Task
Reproduce only the lines of the material below that start at the line containing "Bei Aston Martin" and stop at the line containing "videojuegos. Te aseguramos que encontrarás la". Keep both end lines.

╭─ Record extracts

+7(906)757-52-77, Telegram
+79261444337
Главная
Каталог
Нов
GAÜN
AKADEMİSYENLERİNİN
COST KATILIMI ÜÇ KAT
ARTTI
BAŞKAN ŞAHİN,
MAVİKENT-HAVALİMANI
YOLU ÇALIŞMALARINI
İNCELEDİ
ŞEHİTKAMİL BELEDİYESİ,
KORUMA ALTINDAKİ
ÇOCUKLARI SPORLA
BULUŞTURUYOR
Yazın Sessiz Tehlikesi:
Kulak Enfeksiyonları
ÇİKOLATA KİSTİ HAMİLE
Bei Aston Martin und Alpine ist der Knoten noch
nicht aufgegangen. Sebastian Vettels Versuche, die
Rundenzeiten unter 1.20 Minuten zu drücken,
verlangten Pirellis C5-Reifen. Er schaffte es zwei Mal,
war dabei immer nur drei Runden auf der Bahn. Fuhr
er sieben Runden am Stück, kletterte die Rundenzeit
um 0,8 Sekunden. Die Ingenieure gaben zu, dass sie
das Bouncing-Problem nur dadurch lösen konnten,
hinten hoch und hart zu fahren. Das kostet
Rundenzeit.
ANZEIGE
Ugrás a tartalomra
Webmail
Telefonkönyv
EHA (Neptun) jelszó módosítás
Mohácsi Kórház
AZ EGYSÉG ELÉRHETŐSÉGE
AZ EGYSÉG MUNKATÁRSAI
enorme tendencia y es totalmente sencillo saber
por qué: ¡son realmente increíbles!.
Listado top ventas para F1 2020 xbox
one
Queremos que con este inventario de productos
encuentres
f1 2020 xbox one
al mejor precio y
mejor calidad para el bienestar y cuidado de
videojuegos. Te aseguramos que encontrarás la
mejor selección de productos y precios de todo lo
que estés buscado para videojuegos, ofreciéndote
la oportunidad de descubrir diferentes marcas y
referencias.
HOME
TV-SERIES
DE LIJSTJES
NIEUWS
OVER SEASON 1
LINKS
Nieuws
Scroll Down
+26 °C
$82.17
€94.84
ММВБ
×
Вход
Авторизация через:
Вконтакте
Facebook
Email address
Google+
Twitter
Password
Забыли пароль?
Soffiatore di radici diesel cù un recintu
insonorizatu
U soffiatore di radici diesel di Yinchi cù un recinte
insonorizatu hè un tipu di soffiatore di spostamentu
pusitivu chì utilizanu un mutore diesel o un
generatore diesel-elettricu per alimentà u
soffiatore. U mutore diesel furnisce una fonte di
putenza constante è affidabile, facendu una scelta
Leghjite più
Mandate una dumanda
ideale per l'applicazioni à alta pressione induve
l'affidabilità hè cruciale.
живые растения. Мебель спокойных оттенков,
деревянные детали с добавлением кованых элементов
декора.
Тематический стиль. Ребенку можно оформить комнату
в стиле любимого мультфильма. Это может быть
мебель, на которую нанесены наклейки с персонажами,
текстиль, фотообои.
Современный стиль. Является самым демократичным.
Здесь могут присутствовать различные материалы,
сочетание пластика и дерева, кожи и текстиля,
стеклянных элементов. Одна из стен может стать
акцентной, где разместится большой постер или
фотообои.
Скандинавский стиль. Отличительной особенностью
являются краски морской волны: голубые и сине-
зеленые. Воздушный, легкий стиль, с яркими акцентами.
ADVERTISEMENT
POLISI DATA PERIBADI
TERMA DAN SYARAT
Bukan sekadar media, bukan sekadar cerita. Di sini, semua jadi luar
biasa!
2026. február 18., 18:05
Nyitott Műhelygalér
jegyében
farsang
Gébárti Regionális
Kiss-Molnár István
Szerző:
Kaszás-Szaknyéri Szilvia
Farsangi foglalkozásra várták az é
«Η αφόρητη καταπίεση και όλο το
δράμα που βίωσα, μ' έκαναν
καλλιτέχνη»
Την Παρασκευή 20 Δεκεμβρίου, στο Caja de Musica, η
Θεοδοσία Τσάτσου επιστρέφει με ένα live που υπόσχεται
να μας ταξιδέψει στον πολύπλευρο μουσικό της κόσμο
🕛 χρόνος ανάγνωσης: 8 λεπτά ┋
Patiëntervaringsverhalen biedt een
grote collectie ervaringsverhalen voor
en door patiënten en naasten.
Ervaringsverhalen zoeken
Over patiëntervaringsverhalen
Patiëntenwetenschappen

╰─

Task solution
Bei Aston Martin und Alpine ist der Knoten noch
nicht aufgegangen. Sebastian Vettels Versuche, die
Rundenzeiten unter 1.20 Minuten zu drücken,
verlangten Pirellis C5-Reifen. Er schaffte es zwei Mal,
war dabei immer nur drei Runden auf der Bahn. Fuhr
er sieben Runden am Stück, kletterte die Rundenzeit
um 0,8 Sekunden. Die Ingenieure gaben zu, dass sie
das Bouncing-Problem nur dadurch lösen konnten,
hinten hoch und hart zu fahren. Das kostet
Rundenzeit.
ANZEIGE
Ugrás a tartalomra
Webmail
Telefonkönyv
EHA (Neptun) jelszó módosítás
Mohácsi Kórház
AZ EGYSÉG ELÉRHETŐSÉGE
AZ EGYSÉG MUNKATÁRSAI
enorme tendencia y es totalmente sencillo saber
por qué: ¡son realmente increíbles!.
Listado top ventas para F1 2020 xbox
one
Queremos que con este inventario de productos
encuentres
f1 2020 xbox one
al mejor precio y
mejor calidad para el bienestar y cuidado de
videojuegos. Te aseguramos que encontrarás la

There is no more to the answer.